=== Requirement ===
Check every line of the data below for "facts". Copy each one that has it.

Start of Material for the task

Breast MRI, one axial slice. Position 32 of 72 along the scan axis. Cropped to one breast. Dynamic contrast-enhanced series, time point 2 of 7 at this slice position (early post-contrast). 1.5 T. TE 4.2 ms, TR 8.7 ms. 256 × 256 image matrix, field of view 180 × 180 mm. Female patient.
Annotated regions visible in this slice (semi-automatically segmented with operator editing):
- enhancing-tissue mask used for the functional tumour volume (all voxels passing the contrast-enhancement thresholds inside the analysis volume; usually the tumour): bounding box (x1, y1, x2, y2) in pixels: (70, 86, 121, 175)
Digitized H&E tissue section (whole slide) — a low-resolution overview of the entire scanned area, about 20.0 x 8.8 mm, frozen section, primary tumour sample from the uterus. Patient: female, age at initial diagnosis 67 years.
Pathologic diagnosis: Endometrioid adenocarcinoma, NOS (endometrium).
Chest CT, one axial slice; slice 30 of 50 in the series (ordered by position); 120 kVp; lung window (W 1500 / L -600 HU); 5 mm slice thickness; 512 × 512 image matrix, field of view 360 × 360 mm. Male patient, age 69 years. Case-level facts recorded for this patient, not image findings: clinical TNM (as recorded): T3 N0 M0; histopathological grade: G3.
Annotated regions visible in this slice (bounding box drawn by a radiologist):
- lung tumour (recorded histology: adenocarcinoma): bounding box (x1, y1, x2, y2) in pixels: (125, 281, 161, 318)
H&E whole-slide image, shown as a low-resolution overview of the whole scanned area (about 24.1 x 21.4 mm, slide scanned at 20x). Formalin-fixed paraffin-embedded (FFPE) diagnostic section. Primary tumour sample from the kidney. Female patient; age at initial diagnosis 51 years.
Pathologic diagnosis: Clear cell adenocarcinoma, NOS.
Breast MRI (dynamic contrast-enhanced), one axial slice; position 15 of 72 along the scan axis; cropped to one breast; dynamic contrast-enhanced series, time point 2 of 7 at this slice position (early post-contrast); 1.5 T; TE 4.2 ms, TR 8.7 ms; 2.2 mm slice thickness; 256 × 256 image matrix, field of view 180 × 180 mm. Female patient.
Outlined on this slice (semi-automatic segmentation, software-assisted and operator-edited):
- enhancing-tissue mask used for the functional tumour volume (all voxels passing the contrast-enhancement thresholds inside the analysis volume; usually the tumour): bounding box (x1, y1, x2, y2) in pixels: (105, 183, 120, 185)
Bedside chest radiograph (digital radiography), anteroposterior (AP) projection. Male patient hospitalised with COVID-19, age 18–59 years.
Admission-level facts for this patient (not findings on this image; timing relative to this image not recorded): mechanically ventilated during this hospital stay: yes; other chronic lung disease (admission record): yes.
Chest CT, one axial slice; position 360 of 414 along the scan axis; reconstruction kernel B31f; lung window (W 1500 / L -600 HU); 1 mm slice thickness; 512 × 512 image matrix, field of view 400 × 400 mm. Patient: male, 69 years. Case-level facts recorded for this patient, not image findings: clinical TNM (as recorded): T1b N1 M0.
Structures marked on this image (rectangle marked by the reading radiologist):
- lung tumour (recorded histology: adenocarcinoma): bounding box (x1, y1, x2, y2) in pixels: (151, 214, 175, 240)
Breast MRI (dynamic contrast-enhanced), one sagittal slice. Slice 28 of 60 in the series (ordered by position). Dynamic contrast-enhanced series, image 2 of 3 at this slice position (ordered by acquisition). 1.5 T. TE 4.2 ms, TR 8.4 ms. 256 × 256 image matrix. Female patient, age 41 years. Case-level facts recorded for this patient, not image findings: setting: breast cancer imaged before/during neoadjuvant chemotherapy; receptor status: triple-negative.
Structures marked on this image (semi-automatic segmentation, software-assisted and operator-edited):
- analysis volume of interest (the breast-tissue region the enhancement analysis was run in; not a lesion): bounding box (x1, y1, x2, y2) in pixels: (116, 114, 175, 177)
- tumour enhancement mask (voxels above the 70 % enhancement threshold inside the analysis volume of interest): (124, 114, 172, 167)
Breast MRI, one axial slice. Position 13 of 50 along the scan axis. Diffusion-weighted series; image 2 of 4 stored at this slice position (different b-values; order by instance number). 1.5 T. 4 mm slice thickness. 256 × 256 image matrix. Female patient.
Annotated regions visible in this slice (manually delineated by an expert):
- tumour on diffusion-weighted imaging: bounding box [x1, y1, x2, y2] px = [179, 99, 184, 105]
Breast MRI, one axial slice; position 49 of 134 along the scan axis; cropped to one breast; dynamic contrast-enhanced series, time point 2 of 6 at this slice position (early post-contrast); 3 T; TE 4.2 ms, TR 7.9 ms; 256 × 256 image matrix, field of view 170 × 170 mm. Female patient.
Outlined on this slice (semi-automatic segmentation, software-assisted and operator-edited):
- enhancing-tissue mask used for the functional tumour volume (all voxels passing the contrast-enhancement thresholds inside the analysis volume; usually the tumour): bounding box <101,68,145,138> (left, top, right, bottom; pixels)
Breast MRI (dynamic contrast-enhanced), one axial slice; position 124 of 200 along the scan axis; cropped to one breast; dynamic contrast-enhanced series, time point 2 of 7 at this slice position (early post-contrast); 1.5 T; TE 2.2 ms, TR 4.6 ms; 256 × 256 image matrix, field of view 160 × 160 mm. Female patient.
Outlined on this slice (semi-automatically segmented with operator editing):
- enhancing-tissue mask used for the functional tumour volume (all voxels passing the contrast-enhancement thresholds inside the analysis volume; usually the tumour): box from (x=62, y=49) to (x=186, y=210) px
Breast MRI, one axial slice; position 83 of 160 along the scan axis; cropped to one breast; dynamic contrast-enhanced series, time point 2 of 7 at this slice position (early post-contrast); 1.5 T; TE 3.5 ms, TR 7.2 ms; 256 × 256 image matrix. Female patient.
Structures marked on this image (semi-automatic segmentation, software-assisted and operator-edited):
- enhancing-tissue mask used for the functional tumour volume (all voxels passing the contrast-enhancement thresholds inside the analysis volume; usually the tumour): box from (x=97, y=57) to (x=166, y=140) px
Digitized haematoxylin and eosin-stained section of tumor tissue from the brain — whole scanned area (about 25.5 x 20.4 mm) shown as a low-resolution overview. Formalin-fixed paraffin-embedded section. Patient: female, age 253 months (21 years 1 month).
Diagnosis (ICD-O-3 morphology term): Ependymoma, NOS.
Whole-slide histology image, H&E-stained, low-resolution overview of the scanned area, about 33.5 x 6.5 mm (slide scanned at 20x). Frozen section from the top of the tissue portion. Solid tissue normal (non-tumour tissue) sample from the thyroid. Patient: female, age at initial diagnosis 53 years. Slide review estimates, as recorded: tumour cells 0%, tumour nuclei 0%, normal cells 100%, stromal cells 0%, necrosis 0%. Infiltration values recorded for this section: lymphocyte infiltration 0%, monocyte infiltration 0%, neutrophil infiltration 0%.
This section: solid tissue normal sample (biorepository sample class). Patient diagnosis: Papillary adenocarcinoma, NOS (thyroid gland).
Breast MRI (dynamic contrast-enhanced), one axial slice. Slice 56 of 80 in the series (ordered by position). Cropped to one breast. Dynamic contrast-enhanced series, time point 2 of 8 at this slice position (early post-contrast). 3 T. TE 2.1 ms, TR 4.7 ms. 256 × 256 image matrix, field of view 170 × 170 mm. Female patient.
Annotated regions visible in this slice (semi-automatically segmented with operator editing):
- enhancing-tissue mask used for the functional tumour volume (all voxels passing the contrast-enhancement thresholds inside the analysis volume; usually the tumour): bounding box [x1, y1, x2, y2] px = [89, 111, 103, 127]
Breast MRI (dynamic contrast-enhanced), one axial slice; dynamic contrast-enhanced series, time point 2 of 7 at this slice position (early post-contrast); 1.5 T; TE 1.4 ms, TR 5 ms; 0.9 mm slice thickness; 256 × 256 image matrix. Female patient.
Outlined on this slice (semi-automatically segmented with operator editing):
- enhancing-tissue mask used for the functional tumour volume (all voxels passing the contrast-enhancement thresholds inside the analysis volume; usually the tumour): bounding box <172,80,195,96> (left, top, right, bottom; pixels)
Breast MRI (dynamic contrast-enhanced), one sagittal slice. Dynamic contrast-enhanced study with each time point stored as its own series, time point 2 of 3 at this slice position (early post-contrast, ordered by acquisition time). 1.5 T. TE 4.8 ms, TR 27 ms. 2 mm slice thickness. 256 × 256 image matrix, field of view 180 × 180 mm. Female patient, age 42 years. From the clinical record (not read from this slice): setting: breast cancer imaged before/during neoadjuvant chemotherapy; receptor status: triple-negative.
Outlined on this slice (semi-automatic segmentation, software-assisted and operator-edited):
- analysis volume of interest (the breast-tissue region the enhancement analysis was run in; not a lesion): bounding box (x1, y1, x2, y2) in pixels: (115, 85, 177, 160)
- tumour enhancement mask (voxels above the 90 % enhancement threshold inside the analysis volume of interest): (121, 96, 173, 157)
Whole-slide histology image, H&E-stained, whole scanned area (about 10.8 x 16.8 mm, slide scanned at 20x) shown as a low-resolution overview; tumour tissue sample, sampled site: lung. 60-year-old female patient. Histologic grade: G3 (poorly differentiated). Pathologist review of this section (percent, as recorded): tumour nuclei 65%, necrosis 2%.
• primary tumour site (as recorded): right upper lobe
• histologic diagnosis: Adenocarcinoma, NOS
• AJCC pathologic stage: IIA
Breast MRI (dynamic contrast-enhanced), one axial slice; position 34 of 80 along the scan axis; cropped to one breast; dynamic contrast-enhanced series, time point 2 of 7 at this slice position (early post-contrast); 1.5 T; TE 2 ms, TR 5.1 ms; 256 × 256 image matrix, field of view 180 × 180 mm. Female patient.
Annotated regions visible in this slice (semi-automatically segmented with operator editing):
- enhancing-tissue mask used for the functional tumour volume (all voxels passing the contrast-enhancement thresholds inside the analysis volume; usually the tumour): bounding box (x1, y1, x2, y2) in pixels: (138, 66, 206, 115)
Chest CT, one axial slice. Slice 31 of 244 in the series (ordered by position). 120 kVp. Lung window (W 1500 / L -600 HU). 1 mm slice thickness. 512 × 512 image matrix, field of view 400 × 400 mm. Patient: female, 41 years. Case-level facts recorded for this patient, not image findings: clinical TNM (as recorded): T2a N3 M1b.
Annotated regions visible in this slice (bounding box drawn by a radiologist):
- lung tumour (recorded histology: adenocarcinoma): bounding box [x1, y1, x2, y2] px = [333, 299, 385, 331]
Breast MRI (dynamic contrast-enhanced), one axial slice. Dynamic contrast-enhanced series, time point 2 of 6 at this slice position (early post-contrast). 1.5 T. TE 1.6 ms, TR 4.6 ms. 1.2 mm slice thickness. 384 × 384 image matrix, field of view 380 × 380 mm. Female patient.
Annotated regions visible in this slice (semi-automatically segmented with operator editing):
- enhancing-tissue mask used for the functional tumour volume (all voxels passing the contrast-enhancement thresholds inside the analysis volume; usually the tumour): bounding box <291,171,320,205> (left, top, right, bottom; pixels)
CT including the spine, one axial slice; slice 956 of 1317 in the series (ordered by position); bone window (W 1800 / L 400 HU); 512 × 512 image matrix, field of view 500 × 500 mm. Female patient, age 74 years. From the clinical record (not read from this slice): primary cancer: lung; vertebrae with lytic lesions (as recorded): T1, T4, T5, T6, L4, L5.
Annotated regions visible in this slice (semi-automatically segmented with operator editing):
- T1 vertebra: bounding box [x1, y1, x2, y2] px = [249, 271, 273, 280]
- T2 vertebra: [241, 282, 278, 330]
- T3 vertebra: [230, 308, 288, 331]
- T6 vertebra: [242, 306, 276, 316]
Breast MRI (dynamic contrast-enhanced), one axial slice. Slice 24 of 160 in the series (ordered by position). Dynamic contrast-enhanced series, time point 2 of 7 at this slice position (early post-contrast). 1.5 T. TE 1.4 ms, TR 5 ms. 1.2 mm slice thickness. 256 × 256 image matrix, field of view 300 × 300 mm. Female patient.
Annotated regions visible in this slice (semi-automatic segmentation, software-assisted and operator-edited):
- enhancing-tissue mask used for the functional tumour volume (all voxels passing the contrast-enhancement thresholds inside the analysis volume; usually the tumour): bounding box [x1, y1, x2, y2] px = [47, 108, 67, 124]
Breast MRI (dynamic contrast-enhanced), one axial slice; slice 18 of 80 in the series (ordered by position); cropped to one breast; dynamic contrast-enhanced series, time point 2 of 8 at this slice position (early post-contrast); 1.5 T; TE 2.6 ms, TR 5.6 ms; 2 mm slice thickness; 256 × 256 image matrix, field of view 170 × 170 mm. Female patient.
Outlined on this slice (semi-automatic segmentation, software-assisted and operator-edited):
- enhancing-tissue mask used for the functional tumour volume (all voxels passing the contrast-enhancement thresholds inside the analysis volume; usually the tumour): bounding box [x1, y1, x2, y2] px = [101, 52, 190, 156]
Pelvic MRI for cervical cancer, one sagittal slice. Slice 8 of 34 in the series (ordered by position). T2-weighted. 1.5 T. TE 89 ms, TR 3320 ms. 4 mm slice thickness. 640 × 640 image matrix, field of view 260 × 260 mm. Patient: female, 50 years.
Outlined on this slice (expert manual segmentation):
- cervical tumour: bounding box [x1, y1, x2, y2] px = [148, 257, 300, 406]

End of Material for the task

=== Finished exercise ===
Chest CT, one axial slice; slice 30 of 50 in the series (ordered by position); 120 kVp; lung window (W 1500 / L -600 HU); 5 mm slice thickness; 512 × 512 image matrix, field of view 360 × 360 mm. Male patient, age 69 years. Case-level facts recorded for this patient, not image findings: clinical TNM (as recorded): T3 N0 M0; histopathological grade: G3.
Admission-level facts for this patient (not findings on this image; timing relative to this image not recorded): mechanically ventilated during this hospital stay: yes; other chronic lung disease (admission record): yes.
Chest CT, one axial slice; position 360 of 414 along the scan axis; reconstruction kernel B31f; lung window (W 1500 / L -600 HU); 1 mm slice thickness; 512 × 512 image matrix, field of view 400 × 400 mm. Patient: male, 69 years. Case-level facts recorded for this patient, not image findings: clinical TNM (as recorded): T1b N1 M0.
Breast MRI (dynamic contrast-enhanced), one sagittal slice. Slice 28 of 60 in the series (ordered by position). Dynamic contrast-enhanced series, image 2 of 3 at this slice position (ordered by acquisition). 1.5 T. TE 4.2 ms, TR 8.4 ms. 256 × 256 image matrix. Female patient, age 41 years. Case-level facts recorded for this patient, not image findings: setting: breast cancer imaged before/during neoadjuvant chemotherapy; receptor status: triple-negative.
Chest CT, one axial slice. Slice 31 of 244 in the series (ordered by position). 120 kVp. Lung window (W 1500 / L -600 HU). 1 mm slice thickness. 512 × 512 image matrix, field of view 400 × 400 mm. Patient: female, 41 years. Case-level facts recorded for this patient, not image findings: clinical TNM (as recorded): T2a N3 M1b.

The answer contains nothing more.